Web-based PDF document software

Smallpdf is a Swiss online web-based PDF software, founded in 2013. It offers free version with limited features to compress, convert and edit PDF documents, and its paid version offers advanced features like OCR, compress, and more.

== History ==

Smallpdf was founded in 2013 by Mathis Büchi, Lino Teuteberg, and Manuel Stofer while they were living abroad in Korea. The idea came from the need for their families to compress and send large documents via email.

The initial version of the site featured a standalone PDF compression tool.
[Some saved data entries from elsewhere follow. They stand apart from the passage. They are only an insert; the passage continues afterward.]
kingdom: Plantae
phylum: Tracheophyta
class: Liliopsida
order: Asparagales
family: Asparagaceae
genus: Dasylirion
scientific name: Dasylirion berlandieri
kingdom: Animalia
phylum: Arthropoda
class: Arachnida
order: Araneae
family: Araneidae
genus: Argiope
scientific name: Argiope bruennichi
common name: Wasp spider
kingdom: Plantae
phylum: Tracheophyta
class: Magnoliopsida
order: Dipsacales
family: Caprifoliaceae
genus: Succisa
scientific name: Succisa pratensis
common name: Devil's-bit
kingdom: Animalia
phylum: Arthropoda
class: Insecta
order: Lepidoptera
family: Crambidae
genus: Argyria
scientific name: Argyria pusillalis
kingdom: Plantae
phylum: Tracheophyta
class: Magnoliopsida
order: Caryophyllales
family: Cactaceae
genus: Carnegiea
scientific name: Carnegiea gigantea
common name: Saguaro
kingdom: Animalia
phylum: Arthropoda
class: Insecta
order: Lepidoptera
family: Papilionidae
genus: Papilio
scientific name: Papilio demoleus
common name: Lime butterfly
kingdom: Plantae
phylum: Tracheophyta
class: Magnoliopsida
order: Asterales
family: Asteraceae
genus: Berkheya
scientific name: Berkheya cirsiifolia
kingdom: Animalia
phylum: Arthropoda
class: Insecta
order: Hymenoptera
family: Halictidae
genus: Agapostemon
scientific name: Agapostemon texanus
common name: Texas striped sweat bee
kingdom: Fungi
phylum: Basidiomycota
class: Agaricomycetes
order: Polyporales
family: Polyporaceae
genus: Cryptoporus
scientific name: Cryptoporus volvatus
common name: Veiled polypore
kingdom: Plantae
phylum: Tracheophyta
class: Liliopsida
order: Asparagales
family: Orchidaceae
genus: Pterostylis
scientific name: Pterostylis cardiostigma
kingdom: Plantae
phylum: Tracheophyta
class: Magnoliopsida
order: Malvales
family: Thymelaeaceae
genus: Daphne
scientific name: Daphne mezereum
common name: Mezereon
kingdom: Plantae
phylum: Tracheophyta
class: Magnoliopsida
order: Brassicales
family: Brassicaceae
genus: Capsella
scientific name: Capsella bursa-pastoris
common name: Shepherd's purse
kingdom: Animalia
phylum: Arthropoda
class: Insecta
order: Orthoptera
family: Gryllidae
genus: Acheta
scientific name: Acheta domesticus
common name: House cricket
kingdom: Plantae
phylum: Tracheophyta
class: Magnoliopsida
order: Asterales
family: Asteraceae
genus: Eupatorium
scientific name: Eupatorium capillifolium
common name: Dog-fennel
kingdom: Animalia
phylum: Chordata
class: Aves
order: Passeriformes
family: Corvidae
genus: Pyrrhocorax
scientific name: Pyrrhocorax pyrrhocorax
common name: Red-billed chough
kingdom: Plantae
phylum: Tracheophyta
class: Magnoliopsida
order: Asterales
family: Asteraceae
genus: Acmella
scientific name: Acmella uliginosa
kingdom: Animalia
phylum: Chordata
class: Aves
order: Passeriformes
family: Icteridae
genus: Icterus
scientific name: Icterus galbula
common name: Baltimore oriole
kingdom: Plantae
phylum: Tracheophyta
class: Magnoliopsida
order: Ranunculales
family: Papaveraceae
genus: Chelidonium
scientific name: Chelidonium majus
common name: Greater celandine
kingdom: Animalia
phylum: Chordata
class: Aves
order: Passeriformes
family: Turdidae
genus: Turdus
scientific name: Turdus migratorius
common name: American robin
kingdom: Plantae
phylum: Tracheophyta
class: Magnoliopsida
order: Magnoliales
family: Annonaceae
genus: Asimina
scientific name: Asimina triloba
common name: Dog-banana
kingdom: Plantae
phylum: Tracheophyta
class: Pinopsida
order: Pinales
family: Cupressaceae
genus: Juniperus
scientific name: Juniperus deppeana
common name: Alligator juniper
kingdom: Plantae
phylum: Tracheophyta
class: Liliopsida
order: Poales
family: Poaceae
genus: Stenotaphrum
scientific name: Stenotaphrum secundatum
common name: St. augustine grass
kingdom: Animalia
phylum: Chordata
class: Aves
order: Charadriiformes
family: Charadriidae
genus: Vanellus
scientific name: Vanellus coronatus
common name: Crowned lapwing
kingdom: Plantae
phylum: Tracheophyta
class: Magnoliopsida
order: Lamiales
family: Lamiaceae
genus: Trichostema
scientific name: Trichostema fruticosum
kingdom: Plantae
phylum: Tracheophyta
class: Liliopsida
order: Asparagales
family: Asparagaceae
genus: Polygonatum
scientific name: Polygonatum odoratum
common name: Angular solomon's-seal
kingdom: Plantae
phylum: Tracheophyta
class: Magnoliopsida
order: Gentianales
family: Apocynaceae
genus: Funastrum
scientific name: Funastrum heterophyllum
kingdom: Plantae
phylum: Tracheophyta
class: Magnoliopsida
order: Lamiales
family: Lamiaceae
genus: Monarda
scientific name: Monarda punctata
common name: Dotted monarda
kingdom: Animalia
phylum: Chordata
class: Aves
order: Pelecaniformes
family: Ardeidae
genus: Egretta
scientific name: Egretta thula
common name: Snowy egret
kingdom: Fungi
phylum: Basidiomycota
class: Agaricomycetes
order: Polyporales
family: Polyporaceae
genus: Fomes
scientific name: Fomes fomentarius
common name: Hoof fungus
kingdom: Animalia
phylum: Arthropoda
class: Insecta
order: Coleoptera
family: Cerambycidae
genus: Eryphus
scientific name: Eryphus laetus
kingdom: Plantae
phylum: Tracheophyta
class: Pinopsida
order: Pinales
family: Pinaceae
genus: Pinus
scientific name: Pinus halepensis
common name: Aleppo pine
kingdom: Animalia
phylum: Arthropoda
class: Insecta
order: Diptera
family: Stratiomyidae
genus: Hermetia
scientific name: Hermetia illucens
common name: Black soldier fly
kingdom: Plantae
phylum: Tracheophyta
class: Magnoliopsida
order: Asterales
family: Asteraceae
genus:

Since then, the online platform has introduced over 16 PDF tools to convert, compress and edit PDF documents. As of 2019, approximately 25 million unique users use Smallpdf every month.

In November 2018, it was announced that Smallpdf would integrate with Dropbox as part of the 'Dropbox Extensions', to provide Dropbox users with PDF editing capabilities.

Smallpdf expanded through acquisition in March 2022, buying Zürich-based document-processing software company PDF Tools for US$30 million. PDF Tools had previously been a technology partner of Smallpdf.

In July 2026, Smallpdf sold PDF Tools to document-software company Apryse. Following the divestment, Smallpdf said it would concentrate on its own PDF software platform for individual and business users.

===Technical partners===

For some PDF to Office conversions, Smallpdf uses conversion technology developed by Solid Documents. Solid Documents is a New Zealand-based company offering desktop PDF solutions.